Antoine Quirin and Nicolas Redouane were sentenced on Thursday by the Paris Court of Assizes for the rape of a Canadian tourist within the premises of the Paris judicial police in April 2014.
The men denied raping 39-year-old Emily Spanton - who waived her right to anonymity and gave interviews before the trial - in 2014, and claim the alleged victim consented to sexual interactions during a booze-fuelled evening.
The crime took place at the 36 Quai des Orfevres police headquarters made famous by the Maigret detective novels by Belgian author Georges Simenon.
Both were members of the Brigade de Recherche et d’Intervention (BRI) force that specialises in serious criminal cases such as armed robbery.
Spanton said she met a group of officers in an Irish pub in April 2014 and they invited her for a night tour of police headquarters. There, she claimed she was forced to drink whisky, perform oral sex and was raped several times.

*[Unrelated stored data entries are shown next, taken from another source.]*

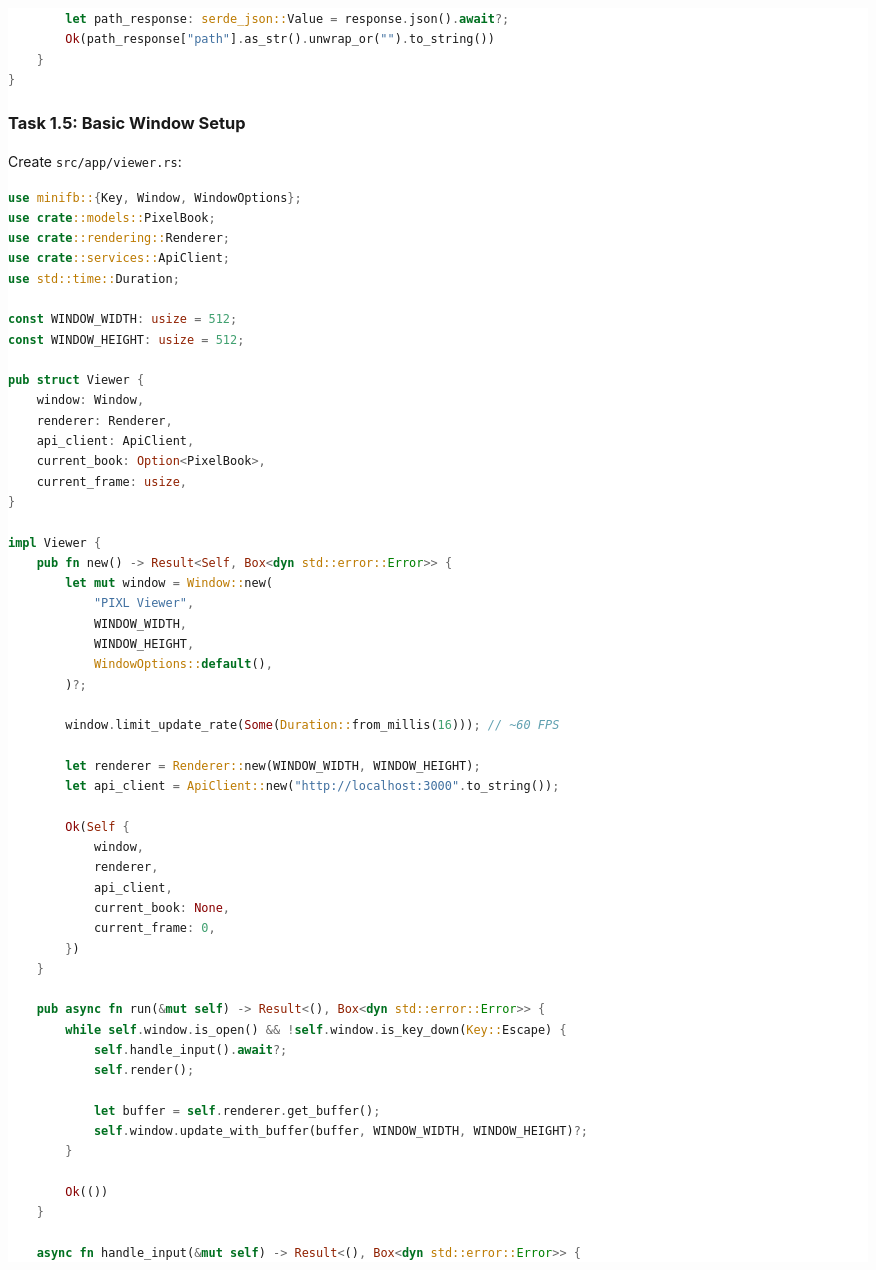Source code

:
 ```rust
        let path_response: serde_json::Value = response.json().await?;
        Ok(path_response["path"].as_str().unwrap_or("").to_string())
    }
}
```

### Task 1.5: Basic Window Setup
Create `src/app/viewer.rs`:

```rust
use minifb::{Key, Window, WindowOptions};
use crate::models::PixelBook;
use crate::rendering::Renderer;
use crate::services::ApiClient;
use std::time::Duration;

const WINDOW_WIDTH: usize = 512;
const WINDOW_HEIGHT: usize = 512;

pub struct Viewer {
    window: Window,
    renderer: Renderer,
    api_client: ApiClient,
    current_book: Option<PixelBook>,
    current_frame: usize,
}

impl Viewer {
    pub fn new() -> Result<Self, Box<dyn std::error::Error>> {
        let mut window = Window::new(
            "PIXL Viewer",
            WINDOW_WIDTH,
            WINDOW_HEIGHT,
            WindowOptions::default(),
        )?;
        
        window.limit_update_rate(Some(Duration::from_millis(16))); // ~60 FPS
        
        let renderer = Renderer::new(WINDOW_WIDTH, WINDOW_HEIGHT);
        let api_client = ApiClient::new("http://localhost:3000".to_string());
        
        Ok(Self {
            window,
            renderer,
            api_client,
            current_book: None,
            current_frame: 0,
        })
    }
    
    pub async fn run(&mut self) -> Result<(), Box<dyn std::error::Error>> {
        while self.window.is_open() && !self.window.is_key_down(Key::Escape) {
            self.handle_input().await?;
            self.render();
            
            let buffer = self.renderer.get_buffer();
            self.window.update_with_buffer(buffer, WINDOW_WIDTH, WINDOW_HEIGHT)?;
        }
        
        Ok(())
    }
    
    async fn handle_input(&mut self) -> Result<(), Box<dyn std::error::Error>> {
```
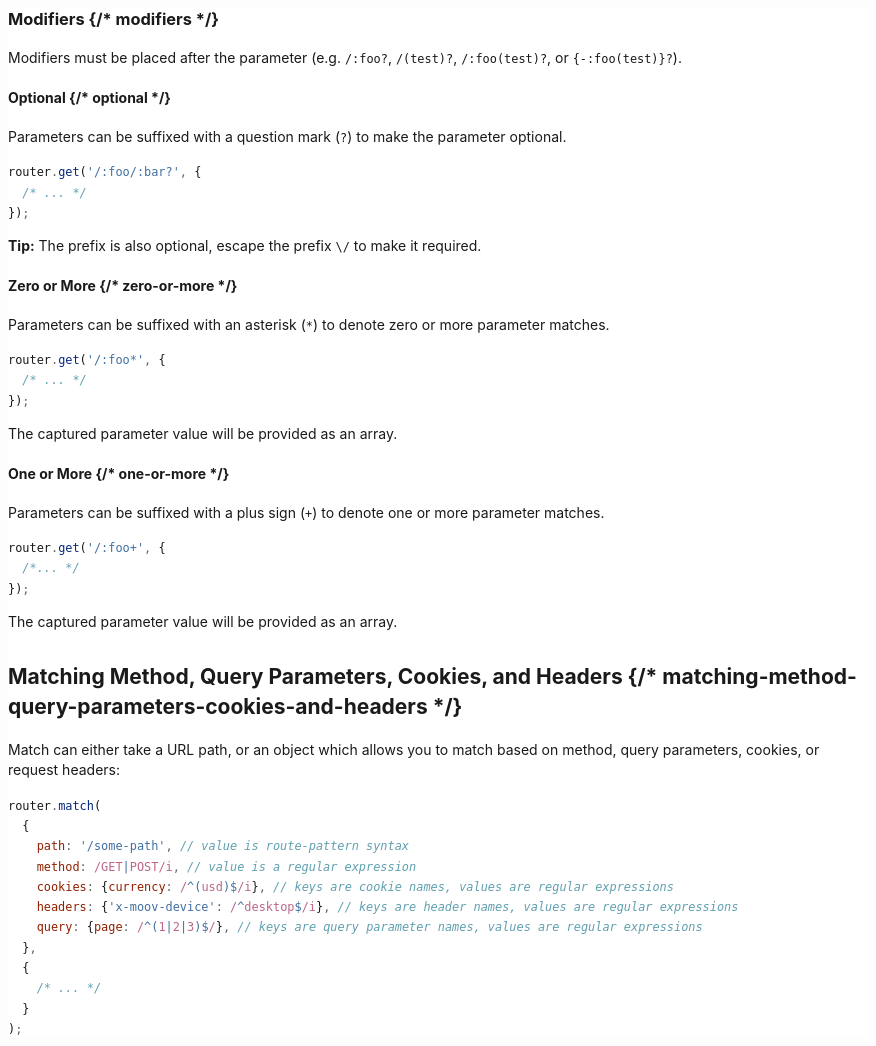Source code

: ### Modifiers {/* modifiers */}

Modifiers must be placed after the parameter (e.g. `/:foo?`, `/(test)?`, `/:foo(test)?`, or `{-:foo(test)}?`).

#### Optional {/* optional */}

Parameters can be suffixed with a question mark (`?`) to make the parameter optional.

```js
router.get('/:foo/:bar?', {
  /* ... */
});
```

**Tip:** The prefix is also optional, escape the prefix `\/` to make it required.

#### Zero or More {/* zero-or-more */}

Parameters can be suffixed with an asterisk (`*`) to denote zero or more parameter matches.

```js
router.get('/:foo*', {
  /* ... */
});
```

The captured parameter value will be provided as an array.

#### One or More {/* one-or-more */}

Parameters can be suffixed with a plus sign (`+`) to denote one or more parameter matches.

```js
router.get('/:foo+', {
  /*... */
});
```

The captured parameter value will be provided as an array.

## Matching Method, Query Parameters, Cookies, and Headers {/* matching-method-query-parameters-cookies-and-headers */}

Match can either take a URL path, or an object which allows you to match based on method, query parameters, cookies, or request headers:

```js
router.match(
  {
    path: '/some-path', // value is route-pattern syntax
    method: /GET|POST/i, // value is a regular expression
    cookies: {currency: /^(usd)$/i}, // keys are cookie names, values are regular expressions
    headers: {'x-moov-device': /^desktop$/i}, // keys are header names, values are regular expressions
    query: {page: /^(1|2|3)$/}, // keys are query parameter names, values are regular expressions
  },
  {
    /* ... */
  }
);
```
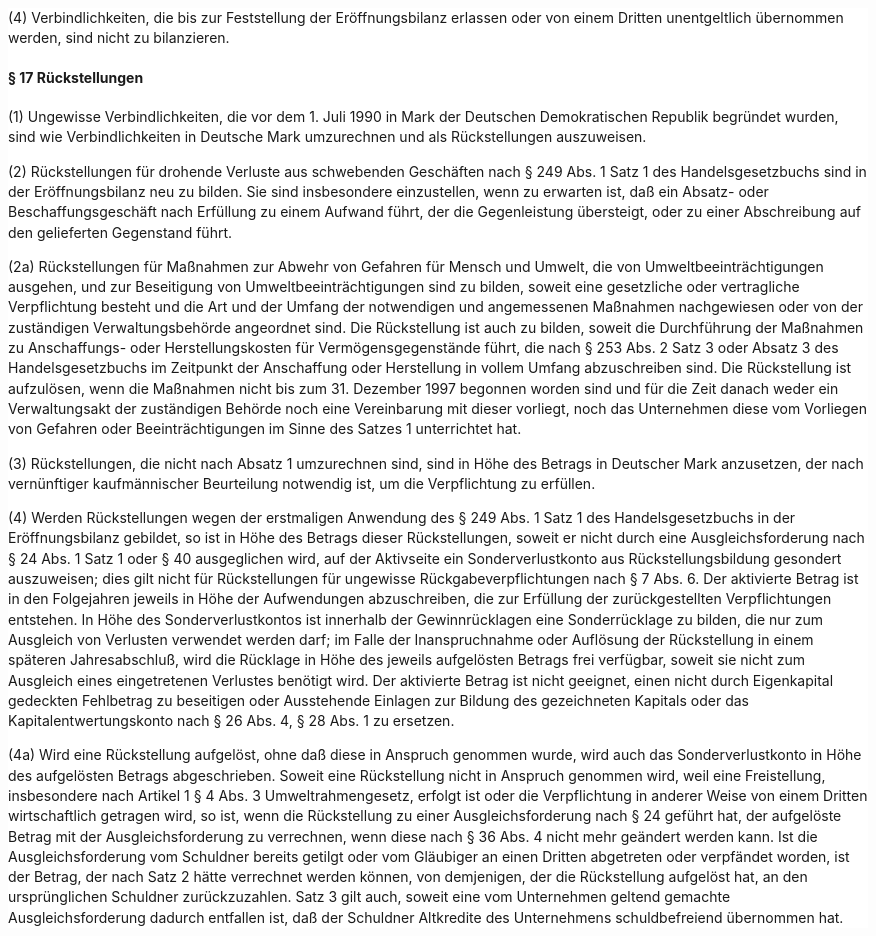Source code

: (4) Verbindlichkeiten, die bis zur Feststellung der Eröffnungsbilanz erlassen oder von einem Dritten unentgeltlich übernommen werden, sind nicht zu bilanzieren.


#### § 17 Rückstellungen

(1) Ungewisse Verbindlichkeiten, die vor dem 1. Juli 1990 in Mark der Deutschen Demokratischen Republik begründet wurden, sind wie Verbindlichkeiten in Deutsche Mark umzurechnen und als Rückstellungen auszuweisen.

(2) Rückstellungen für drohende Verluste aus schwebenden Geschäften nach § 249 Abs. 1 Satz 1 des Handelsgesetzbuchs sind in der Eröffnungsbilanz neu zu bilden. Sie sind insbesondere einzustellen, wenn zu erwarten ist, daß ein Absatz- oder Beschaffungsgeschäft nach Erfüllung zu einem Aufwand führt, der die Gegenleistung übersteigt, oder zu einer Abschreibung auf den gelieferten Gegenstand führt.

(2a) Rückstellungen für Maßnahmen zur Abwehr von Gefahren für Mensch und Umwelt, die von Umweltbeeinträchtigungen ausgehen, und zur Beseitigung von Umweltbeeinträchtigungen sind zu bilden, soweit eine gesetzliche oder vertragliche Verpflichtung besteht und die Art und der Umfang der notwendigen und angemessenen Maßnahmen nachgewiesen oder von der zuständigen Verwaltungsbehörde angeordnet sind. Die Rückstellung ist auch zu bilden, soweit die Durchführung der Maßnahmen zu Anschaffungs- oder Herstellungskosten für Vermögensgegenstände führt, die nach § 253 Abs. 2 Satz 3 oder Absatz 3 des Handelsgesetzbuchs im Zeitpunkt der Anschaffung oder Herstellung in vollem Umfang abzuschreiben sind. Die Rückstellung ist aufzulösen, wenn die Maßnahmen nicht bis zum 31. Dezember 1997 begonnen worden sind und für die Zeit danach weder ein Verwaltungsakt der zuständigen Behörde noch eine Vereinbarung mit dieser vorliegt, noch das Unternehmen diese vom Vorliegen von Gefahren oder Beeinträchtigungen im Sinne des Satzes 1 unterrichtet hat.

(3) Rückstellungen, die nicht nach Absatz 1 umzurechnen sind, sind in Höhe des Betrags in Deutscher Mark anzusetzen, der nach vernünftiger kaufmännischer Beurteilung notwendig ist, um die Verpflichtung zu erfüllen.

(4) Werden Rückstellungen wegen der erstmaligen Anwendung des § 249 Abs. 1 Satz 1 des Handelsgesetzbuchs in der Eröffnungsbilanz gebildet, so ist in Höhe des Betrags dieser Rückstellungen, soweit er nicht durch eine Ausgleichsforderung nach § 24 Abs. 1 Satz 1 oder § 40 ausgeglichen wird, auf der Aktivseite ein Sonderverlustkonto aus Rückstellungsbildung gesondert auszuweisen; dies gilt nicht für Rückstellungen für ungewisse Rückgabeverpflichtungen nach § 7 Abs. 6. Der aktivierte Betrag ist in den Folgejahren jeweils in Höhe der Aufwendungen abzuschreiben, die zur Erfüllung der zurückgestellten Verpflichtungen entstehen. In Höhe des Sonderverlustkontos ist innerhalb der Gewinnrücklagen eine Sonderrücklage zu bilden, die nur zum Ausgleich von Verlusten verwendet werden darf; im Falle der Inanspruchnahme oder Auflösung der Rückstellung in einem späteren Jahresabschluß, wird die Rücklage in Höhe des jeweils aufgelösten Betrags frei verfügbar, soweit sie nicht zum Ausgleich eines eingetretenen Verlustes benötigt wird. Der aktivierte Betrag ist nicht geeignet, einen nicht durch Eigenkapital gedeckten Fehlbetrag zu beseitigen oder Ausstehende Einlagen zur Bildung des gezeichneten Kapitals oder das Kapitalentwertungskonto nach § 26 Abs. 4, § 28 Abs. 1 zu ersetzen.

(4a) Wird eine Rückstellung aufgelöst, ohne daß diese in Anspruch genommen wurde, wird auch das Sonderverlustkonto in Höhe des aufgelösten Betrags abgeschrieben. Soweit eine Rückstellung nicht in Anspruch genommen wird, weil eine Freistellung, insbesondere nach Artikel 1 § 4 Abs. 3 Umweltrahmengesetz, erfolgt ist oder die Verpflichtung in anderer Weise von einem Dritten wirtschaftlich getragen wird, so ist, wenn die Rückstellung zu einer Ausgleichsforderung nach § 24 geführt hat, der aufgelöste Betrag mit der Ausgleichsforderung zu verrechnen, wenn diese nach § 36 Abs. 4 nicht mehr geändert werden kann. Ist die Ausgleichsforderung vom Schuldner bereits getilgt oder vom Gläubiger an einen Dritten abgetreten oder verpfändet worden, ist der Betrag, der nach Satz 2 hätte verrechnet werden können, von demjenigen, der die Rückstellung aufgelöst hat, an den ursprünglichen Schuldner zurückzuzahlen. Satz 3 gilt auch, soweit eine vom Unternehmen geltend gemachte Ausgleichsforderung dadurch entfallen ist, daß der Schuldner Altkredite des Unternehmens schuldbefreiend übernommen hat.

The court was "convinced" by "consistent statements from the victim" and by "scientific and technical elements", including DNA expertise and telephone analyses, said Assize Court President Stéphane Duchemin.
"On the evening of April 22, 2014, the accused were not policemen, but usurpers unworthy of their badges, acting in the same way as those they pursue. That evening they went over to the bad side," Philippe Courroye, prosecuting attorney, told the court.
According to Courroye, the story told by the policemen contained "clear elements of a cover-up and obvious inconsistencies."
The case, which gripped French media, was heard for the past two weeks in a courthouse next to the former police headquarters.